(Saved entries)
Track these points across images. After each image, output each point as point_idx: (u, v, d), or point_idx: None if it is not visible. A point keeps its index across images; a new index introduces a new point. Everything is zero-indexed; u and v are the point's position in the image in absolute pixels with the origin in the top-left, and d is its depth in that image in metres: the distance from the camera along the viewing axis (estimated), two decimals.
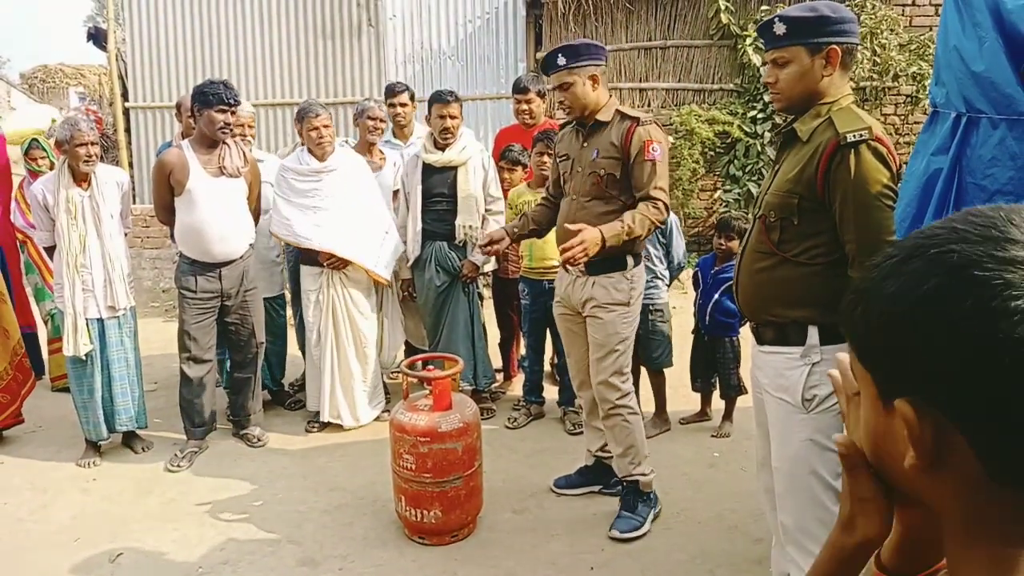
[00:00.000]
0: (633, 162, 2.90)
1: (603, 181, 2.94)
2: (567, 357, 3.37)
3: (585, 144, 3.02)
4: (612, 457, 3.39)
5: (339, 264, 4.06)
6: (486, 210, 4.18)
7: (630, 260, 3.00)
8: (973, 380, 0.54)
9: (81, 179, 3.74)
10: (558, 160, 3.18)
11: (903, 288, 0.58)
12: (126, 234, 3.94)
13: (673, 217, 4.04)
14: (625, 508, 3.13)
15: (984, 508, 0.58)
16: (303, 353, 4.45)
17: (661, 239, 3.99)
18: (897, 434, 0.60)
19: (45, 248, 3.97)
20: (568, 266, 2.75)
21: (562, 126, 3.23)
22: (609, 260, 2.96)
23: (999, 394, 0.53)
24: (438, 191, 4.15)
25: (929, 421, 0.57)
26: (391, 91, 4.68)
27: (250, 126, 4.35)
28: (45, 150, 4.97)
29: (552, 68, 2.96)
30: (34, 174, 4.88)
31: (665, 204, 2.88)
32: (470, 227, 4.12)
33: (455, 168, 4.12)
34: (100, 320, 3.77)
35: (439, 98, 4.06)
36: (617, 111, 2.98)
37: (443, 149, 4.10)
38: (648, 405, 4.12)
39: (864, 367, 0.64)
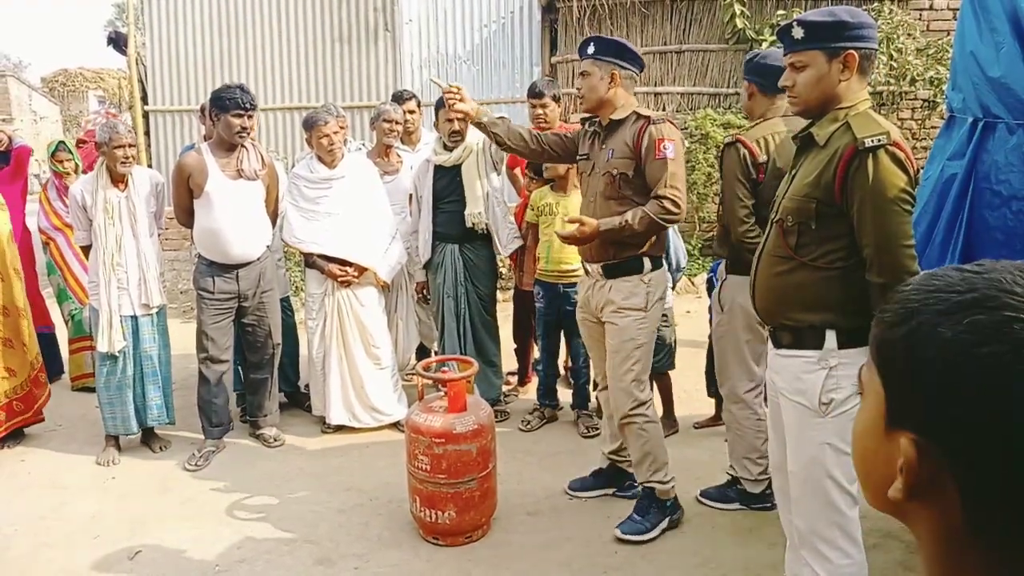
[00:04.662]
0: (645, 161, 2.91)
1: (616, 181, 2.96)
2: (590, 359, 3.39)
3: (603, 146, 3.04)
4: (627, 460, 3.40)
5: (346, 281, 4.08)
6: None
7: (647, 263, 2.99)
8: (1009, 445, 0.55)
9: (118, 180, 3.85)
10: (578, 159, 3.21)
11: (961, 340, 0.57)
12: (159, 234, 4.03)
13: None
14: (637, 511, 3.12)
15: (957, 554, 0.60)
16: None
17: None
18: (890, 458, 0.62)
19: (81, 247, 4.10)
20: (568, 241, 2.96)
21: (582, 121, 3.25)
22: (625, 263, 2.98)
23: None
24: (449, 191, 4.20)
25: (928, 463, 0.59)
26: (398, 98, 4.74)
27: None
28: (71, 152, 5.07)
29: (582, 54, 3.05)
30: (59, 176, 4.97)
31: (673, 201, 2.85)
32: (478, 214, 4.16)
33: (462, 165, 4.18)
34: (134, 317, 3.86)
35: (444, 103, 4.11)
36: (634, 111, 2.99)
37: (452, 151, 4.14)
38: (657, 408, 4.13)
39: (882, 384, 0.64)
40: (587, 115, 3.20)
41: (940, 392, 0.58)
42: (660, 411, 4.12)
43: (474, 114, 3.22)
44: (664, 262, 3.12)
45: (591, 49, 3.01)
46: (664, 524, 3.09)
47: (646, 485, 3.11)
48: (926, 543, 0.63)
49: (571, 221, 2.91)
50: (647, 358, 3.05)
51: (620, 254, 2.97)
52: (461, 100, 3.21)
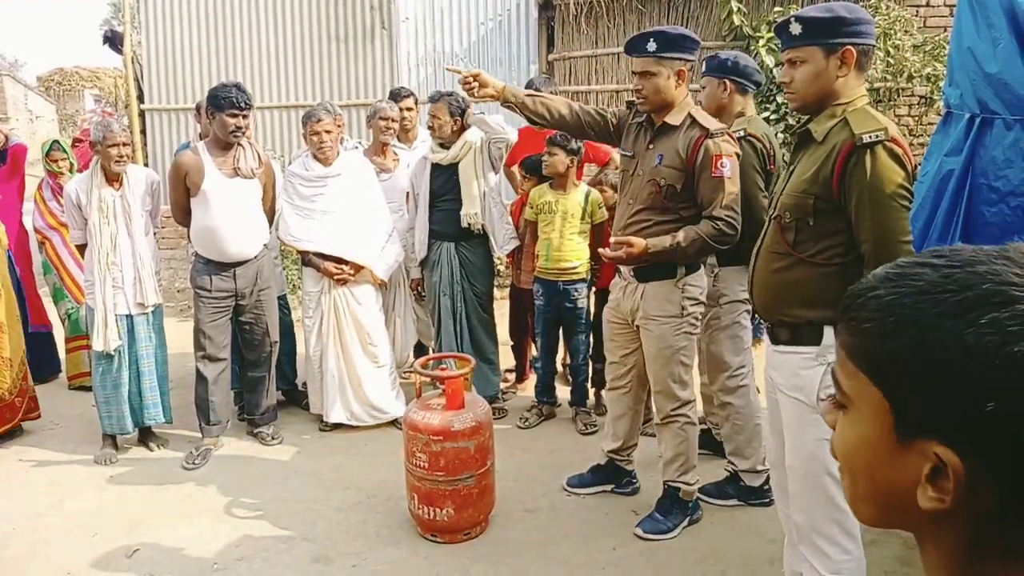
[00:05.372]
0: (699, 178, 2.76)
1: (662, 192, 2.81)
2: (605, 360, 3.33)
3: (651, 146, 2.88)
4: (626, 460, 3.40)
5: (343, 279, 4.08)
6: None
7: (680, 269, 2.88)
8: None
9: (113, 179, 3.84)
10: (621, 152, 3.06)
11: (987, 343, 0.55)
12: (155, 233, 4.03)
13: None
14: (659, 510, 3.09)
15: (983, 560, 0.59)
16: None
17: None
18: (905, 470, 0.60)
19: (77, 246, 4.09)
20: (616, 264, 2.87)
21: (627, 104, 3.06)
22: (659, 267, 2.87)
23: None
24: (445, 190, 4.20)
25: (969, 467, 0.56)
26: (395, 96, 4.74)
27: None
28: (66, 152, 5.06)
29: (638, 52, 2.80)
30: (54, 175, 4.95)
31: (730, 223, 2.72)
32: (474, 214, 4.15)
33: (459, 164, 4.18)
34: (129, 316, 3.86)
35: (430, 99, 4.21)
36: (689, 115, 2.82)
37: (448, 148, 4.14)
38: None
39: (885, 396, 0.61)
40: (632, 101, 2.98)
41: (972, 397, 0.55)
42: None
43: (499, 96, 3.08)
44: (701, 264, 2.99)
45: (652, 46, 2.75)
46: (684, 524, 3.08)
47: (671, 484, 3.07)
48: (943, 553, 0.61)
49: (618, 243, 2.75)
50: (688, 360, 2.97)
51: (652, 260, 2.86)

## TASK
Please give back, exactly as it stands above, the stretch from the line with "31: (665, 204, 2.88)" through the line with "39: (864, 367, 0.64)", and no line outside it.

## WRITTEN REPLY
31: (665, 204, 2.88)
32: (470, 227, 4.12)
33: (455, 168, 4.12)
34: (100, 320, 3.77)
35: (439, 98, 4.06)
36: (617, 111, 2.98)
37: (443, 149, 4.10)
38: (648, 405, 4.12)
39: (864, 367, 0.64)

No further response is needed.